Indem Higurashi sich seine Dreharbeiten nicht von externen Kräften – in diesem Fall: Zombies – diktieren lassen will, wohnt dem Szenario ein subtiles Meta-Element inne. Egal wie gut ein Schauspieler ist, nichts schlägt echte Furcht. So ohrfeigte zum Beispiel auch William Friedkin seinerzeit bei The Exorcist einen seiner Darsteller, um eine authentischere Reaktion von diesem zu erhalten. Die Show respektive Dreharbeiten müssen also für den Regisseur weitergehen. Der Film selbst, so viel mag man sich zu diesem Zeitpunkt denken, wird sich dann irgendwie später im Schnitt finden – nicht unähnlich der modernen Arbeitsweise eines Terrence Malick. Für Aika, Kamiya und Co. avanciert ihr Regisseur quasi zum weiteren Antagonisten.

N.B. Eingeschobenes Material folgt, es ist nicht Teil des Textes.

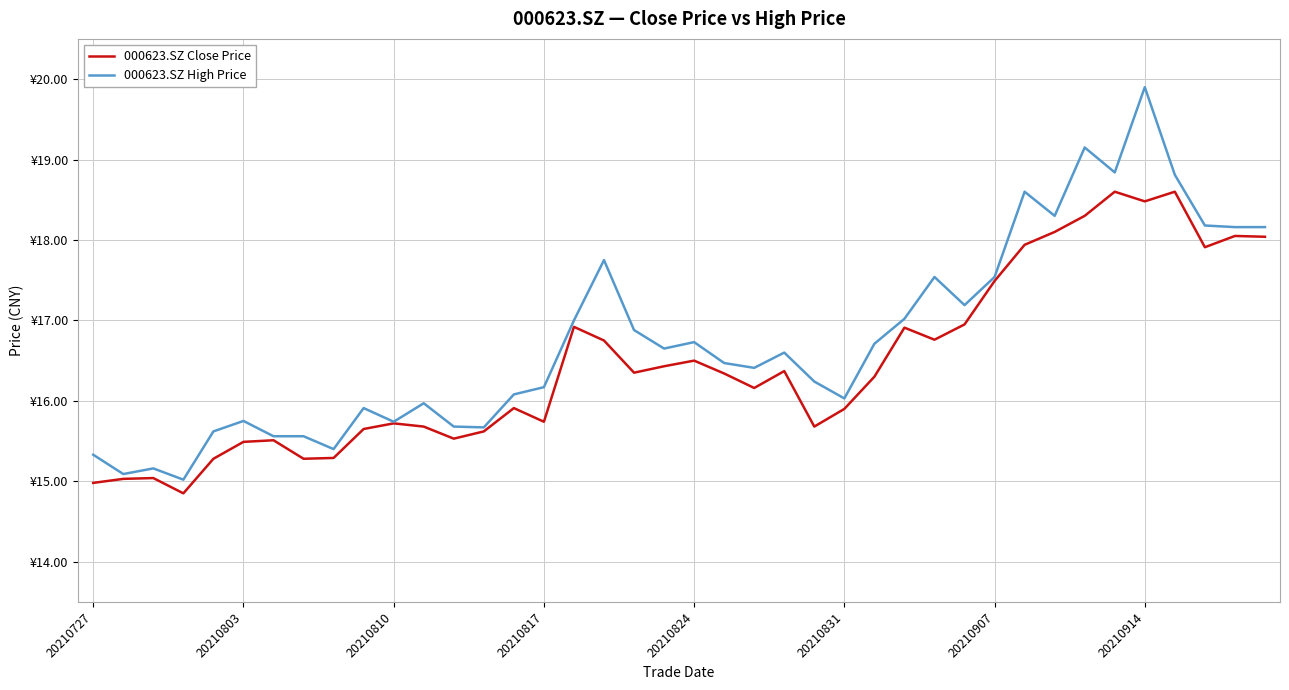

Is this an area chart (filled region under the line)?

No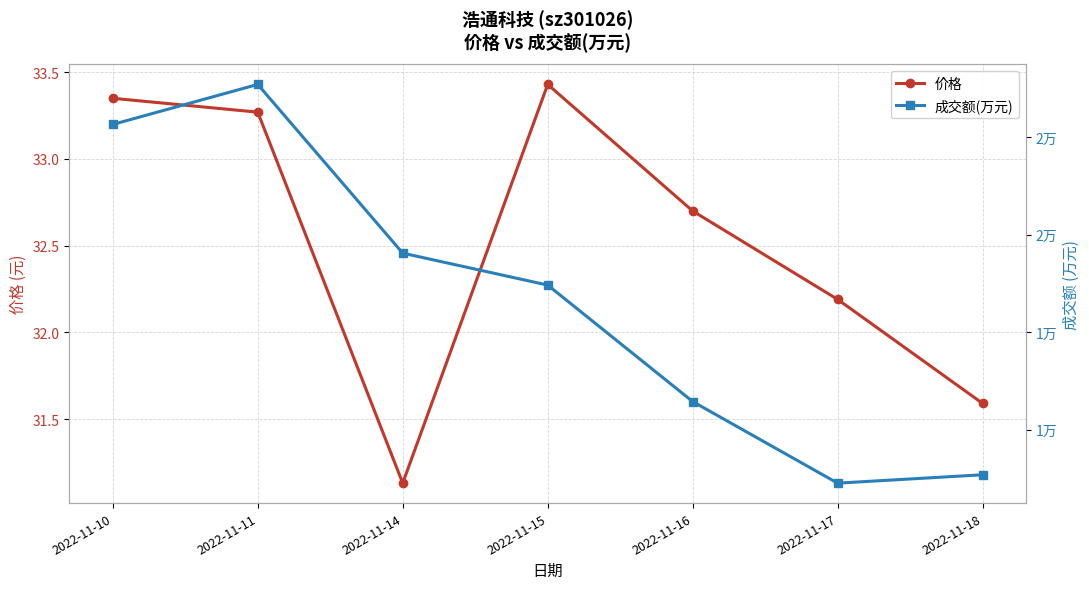

Does the chart have visible grid lines?

Yes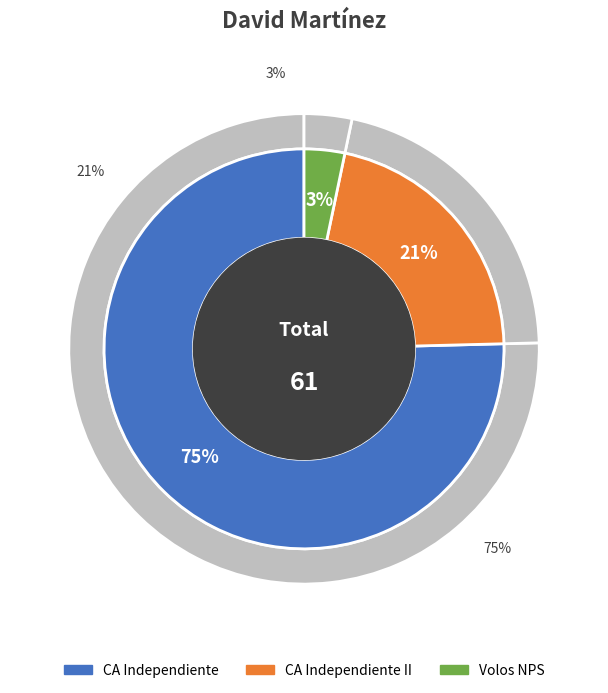

What portion of the pie excludes CA Independiente II?

78.7%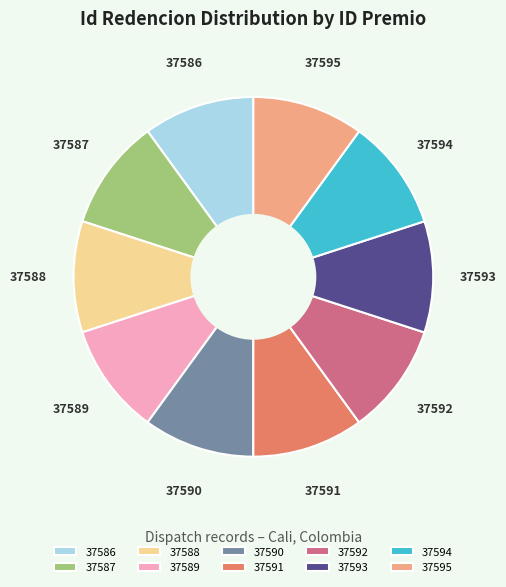

Approximately how many times larger is the value at 37591 compared to 37586?

1.0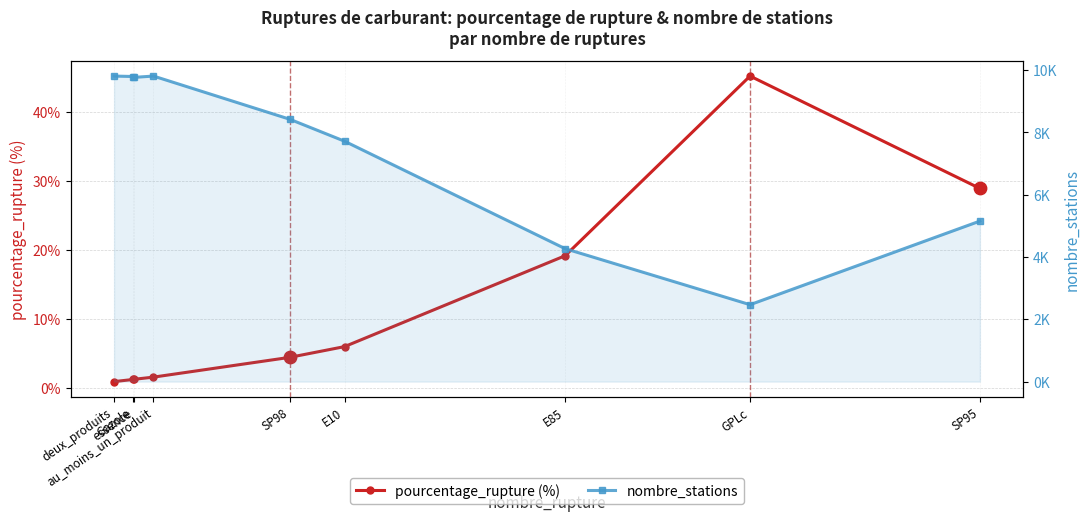

What is the total value across all series at au_moins_un_produit?

9809.5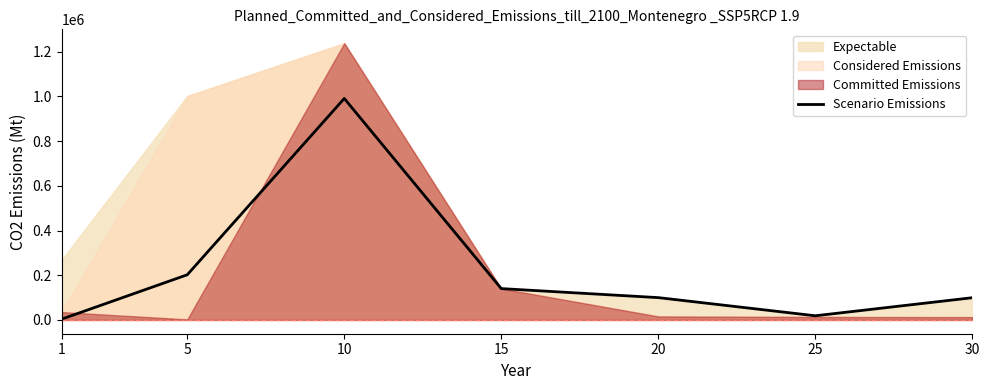

Reading left to right, what are all the values shown in this chart?

1=3307.0	5=201900.4	10=990878.6	15=140000.0	20=99626.0	25=18400.0	30=99220.0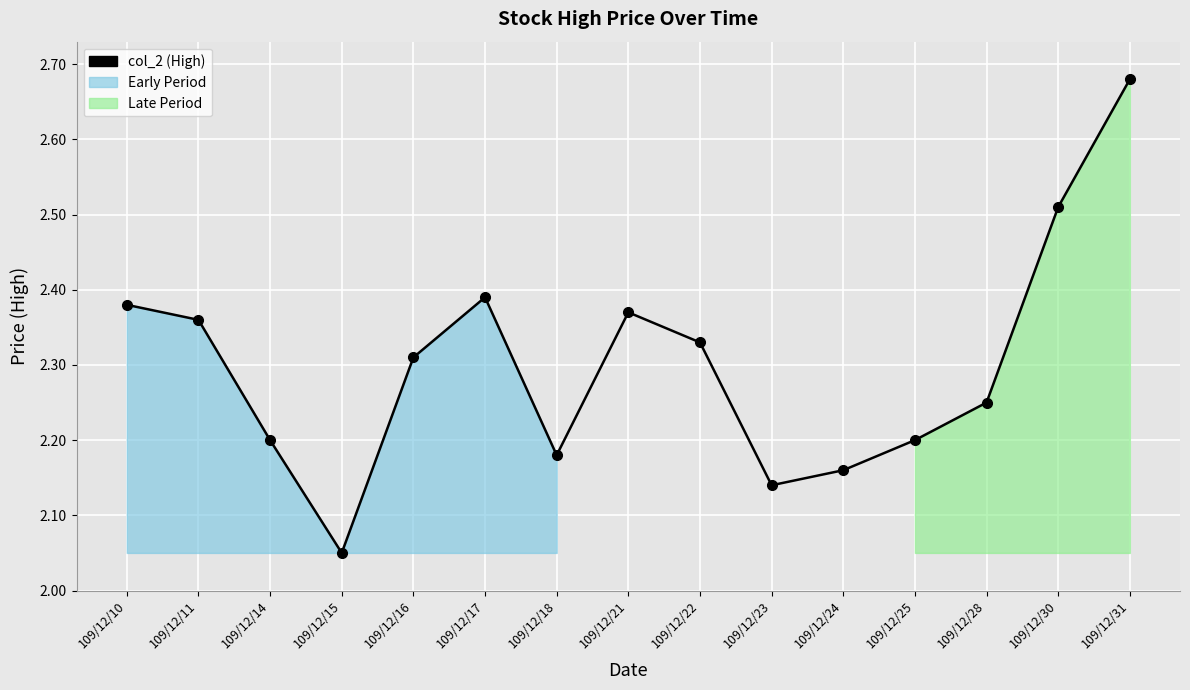

Where is the data nearest to the value 2?

109/12/15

Was kann sich ein Regisseur im Dienste der Kunst also alles erlauben? Friedkin ohrfeigte einen echten Priester, Alfred Hitchcock ließ in The Birds reale Vögel auf Tippi Hedren los, sodaß ihre Panik nicht gespielt ist. Alles sei erlaubt, solange die Schauspieler nicht verletzt werden, meinte Friedkin mal. Eine Zusicherung, die sein Kollege in Uedas Film seiner Crew nicht macht. Im Gegensatz zum Film-im-Film gerät Kamera o Tomeru na! zur Komödie in der Tradition von Shaun of the Dead oder Zombieland. Zugleich inszeniert Ueda sein Werk nicht als typischen Zombiefilm. Am Ende des ersten Akts gibt es einen kleineren Twist, der den Verlauf von Uedas Film in eine ungewöhnliche Richtung für das Genre lenkt, die womöglich nicht jedem gefallen wird.

Gerade in der zweiten Filmhälfte, auf die nicht näher eingegangen, sondern die besser selbst ohne Vorkenntnis erlebt wird, entwickelt Kamera o Tomeru na! eine gänzlich erfrischende Dynamik. Das zuvor Ges(ch)ehene wird reflektiert und ergänzt den Humor um eine weitere Note. In seiner Summe ist Uedas Werks eine Liebeserklärung an den Zombiefilm und zugleich an das Independent-Kino und Filmemachen generell. Nicht unähnlich den Anfängen dieses Subgenres, dem Romero in Night of the Living Dead half, in neue cineastische Sphären vorzustoßen. Ueda Shin’ichirō gelingt damit einer der amüsantesten Filme des Jahres – so etwas kommt heraus, wenn der Regisseur volle Kontrolle über seine Arbeit hat. Mit Zombie oder ohne.